— Start of Provided passage —

3 - Resource A has 5 tasks to complete, to avoid complexity at this level, lets supose each one will take exactly 10 hours to complete.
4 - Resource A will start working on this tasks at 2018-05-16 exactly at 2 pm.
Problem:
Now, all I need to know is the correct finish date for all the 5 tasks, but considering all the previous limitations.
In this case, he has 6 working days and additionaly 2 hours of the 7th day.
The expected result that I want would be: 2018-05-24 (at 4 pm).
Implementation:
I thought about 2 options, and would like to have feedback on this options, or other options that I might not be considering.
Algorithm 1
1 - Create a list of "slots", where each "slot" would represent 1 hour, for x days.
2 - Cross this list of slots with the hour schedule of the resource, to remove all the slots where the resource isn't here. This would return a list with the slots that he can actually work.
3 - Occupy the remaining slots with the tasks that I have for him.
4 - Finnaly, check the date/hour of the last occupied slot.
Disadvantage: I think this might be an overkill solution, considering that I don't want to consider his occupation for the future, all I want is to know when will the tasks be completed.
Algorithm 2
1 - Add the task hours (50 hours) to the starting date, getting the expectedFinishDate. (Would get expectedFinishDate = 2018-05-18 (at 4 pm))
2 - Cross the hours, between starting date and expectedFinishDate with the schedule, to get the quantity of hours that he won't work. (would basically get the unavailable hours, 16 hours a day, would result in remainingHoursForCalc = 32 hours).
3 - calculate new expectedFinishDate with the unavailable hours, would add this 32 hours to the previous 2018-05-18 (at 4 pm).
4 - Repeat point 2 and 3 with new expectedFinishDate untill remainingHoursForCalc = 0.
Disadvantage: This would result in a recursive method or in a very weird while loop, again, I think this might be overkill for calculation of a simple date.
What would you suggest? Is there any other option that I might not be considering that would make this simpler? Or you think there is a way to improve any of this 2 algorithms to make it work?

— End of Provided passage —
— Start of Data lines —

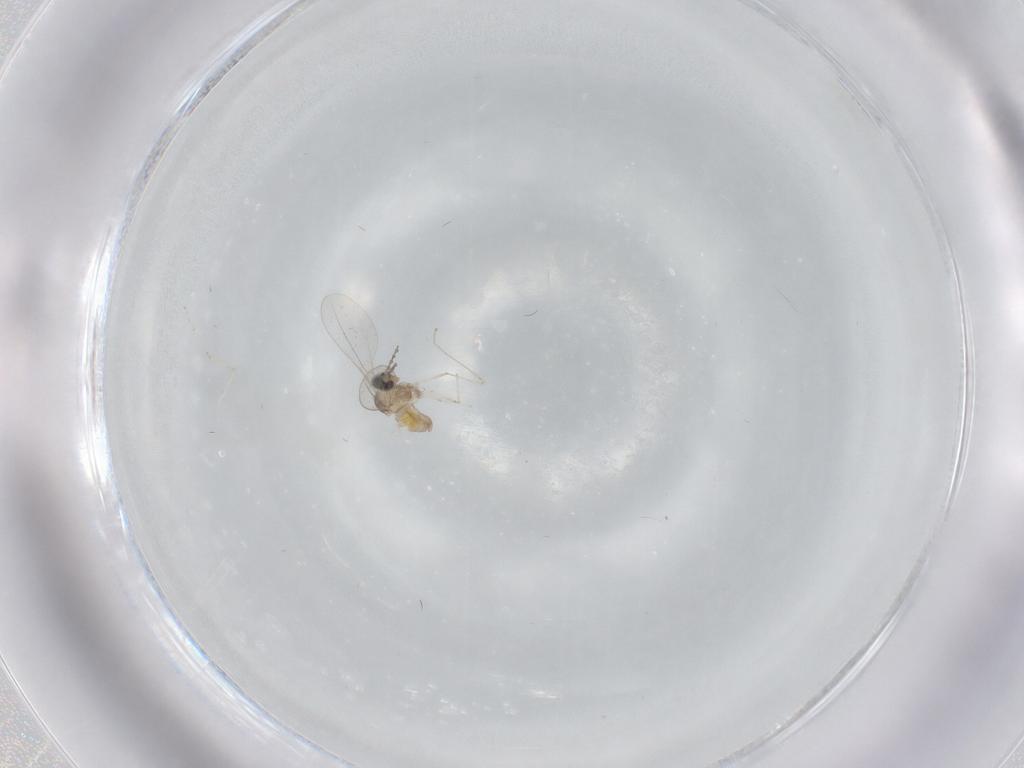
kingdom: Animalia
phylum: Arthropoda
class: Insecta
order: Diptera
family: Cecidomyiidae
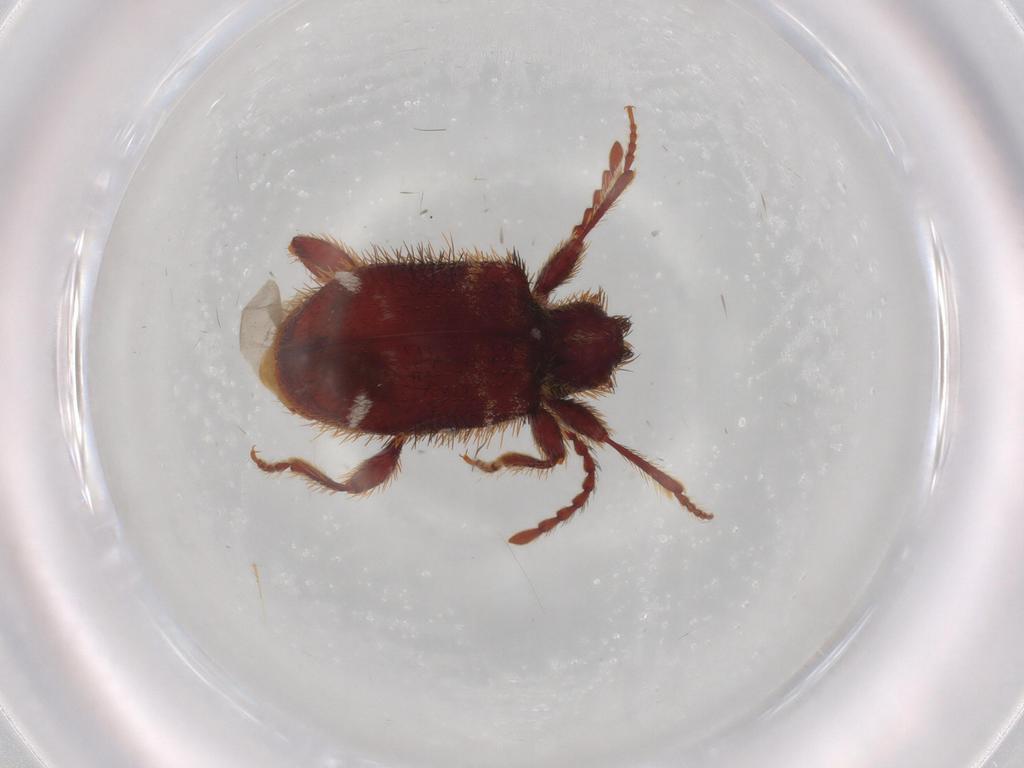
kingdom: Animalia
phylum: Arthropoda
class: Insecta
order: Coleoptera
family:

— End of Data lines —

> _Directive_: Rewrite everything in the task-scheduling post from "In this case, he" down to "can actually work.", putting "business days" wherever "working days" appears. The data was taken from a different source than the task-scheduling post.

> _Reply_:
In this case, he has 6 business days and additionaly 2 hours of the 7th day.
The expected result that I want would be: 2018-05-24 (at 4 pm).
Implementation:
I thought about 2 options, and would like to have feedback on this options, or other options that I might not be considering.
Algorithm 1
1 - Create a list of "slots", where each "slot" would represent 1 hour, for x days.
2 - Cross this list of slots with the hour schedule of the resource, to remove all the slots where the resource isn't here. This would return a list with the slots that he can actually work.